A turbine uses one or more turbine stages to provide rotational force to a drill bit. Each stage consists of a non-moving stator and a rotor mechanically linked to a shaft. The stator directs the flow prior to entrance into the rotor in order to provide more rotational force. Drilling fluid passing between blades on the rotor causes the rotor to rotate the shaft and the drill bit located below the turbine.
During drilling, the drill bit may get stuck in the formation. If a bit-sticking issue develops and the drill bit cannot be freed, the entire bottom hole drilling assembly may be lost in the well bore. If this occurs, in addition to the value of the lost tools, a sidetracking trip to deviate around the stuck assembly is often necessary. This is an extremely expensive consequence.
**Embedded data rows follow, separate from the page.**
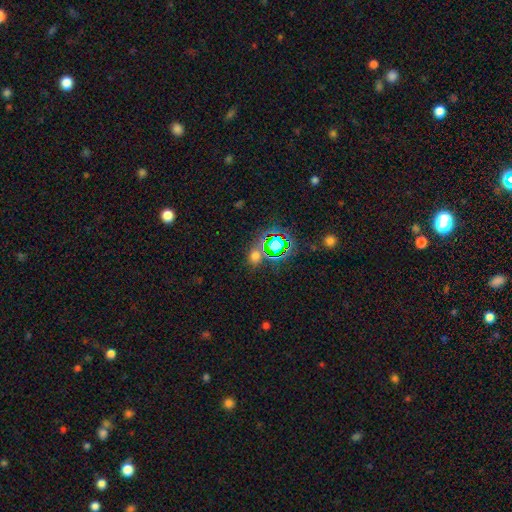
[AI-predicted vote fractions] smooth_or_featured: smooth (p=0.48) [alt: star or artifact p=0.45]
merging: none (p=0.74) [alt: merger p=0.12]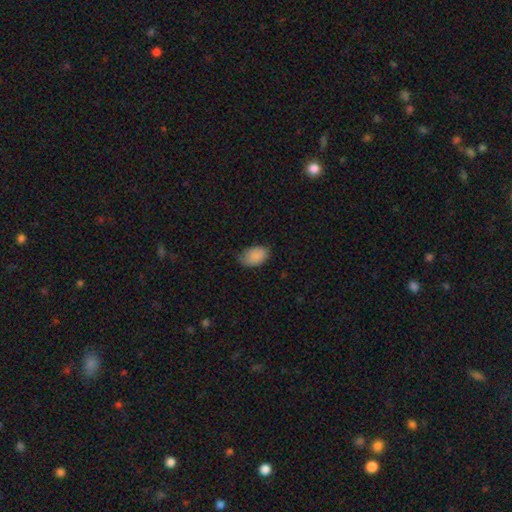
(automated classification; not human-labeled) smooth-or-featured: smooth: 88% | star or artifact: 7% | featured or disk: 5%
  how-rounded: in between: 89% | round: 10% | cigar-shaped: 1%
  merging: none: 64% | minor disturbance: 30% | major disturbance: 5% | merger: 1%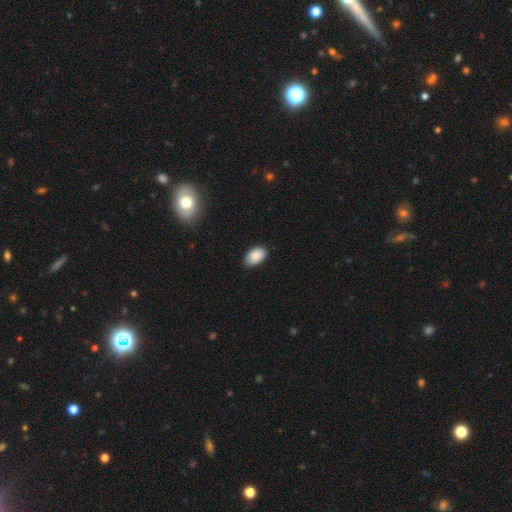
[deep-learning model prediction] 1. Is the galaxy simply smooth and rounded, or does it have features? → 88% smooth, 7% star or artifact, 5% featured or disk.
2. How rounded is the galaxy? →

In the event that a drill bit becomes stuck, it is a common practice to apply a sufficiently large torque generated at the surface through the entire drill string to free the drill bit. This would not be effective if down hole motors are used because the configuration of down hole motors prevents torque from being transmitted from the surface to the drill bit. Typically, the housing of a down hole motor is connected to the drill string at the upper end. The shaft contained within the housing is not rotationally linked to the housing in a manner that allows torque transmission from the drill string to the shaft (i.e. rotate freely relative to each other), and it is the lower end of the shaft that is connected to the drill bit (some tools may be in the drill string between the shaft and the drill bit). As a result, the only torque that can be transmitted to the stuck drill bit is the torque that the down hole motor is able to produce. What torque can be transmitted by the down hole motor is very little relative to what can be transmitted from a surface rotary tool, and is typically insufficient to free the stuck drill bit.
In the prior art, one method known for transmitting torque from the motor housing to the internal shaft is through the use of locking balls. The locking balls are metal spheres that are dropped from the surface into the down hole motor where they are lodged in specific cavities between the housing and shaft. These cavities are shaped such that when the housing is rotated, the locking balls pinch against the shaft. This locks up the housing with the shaft. This allows for a connection in the work string above the down hole motor to be backed off, leaving the down hole motor, the drill bit, and other components in the well bore. The components left in the well bore must then be side tracked around to continue the drilling of the well bore.
There are several limitations to this prior art method. Even if successful in their function, the locking balls still require leaving components in a well bore, which must then be fished out or side tracked around. Both of which cost a substantial amount of time and money. Further, this approach is sometimes unable to sufficiently lock up the housing to the shaft, which can prevent backing off a connection above the down hole motor. This would result in more expensive, difficult, and time consuming fishing operations. A further limitation to the use of locking balls is that they may not always be deployable based on the components in the drill string. For example, many designs of measurement while drilling (“MWD”) tools, which are deployed above the down hole motors in the drill string, do not allow for locking balls to pass through them.
What is still needed are down hole motors and methods for preventing a drill bit from becoming stuck and for freeing a stuck drill bit. Further, it is desirable to be able to apply torque through the housing to the shaft of the down hole motor as needed without the use of objects dropped into the well bore such as locking balls.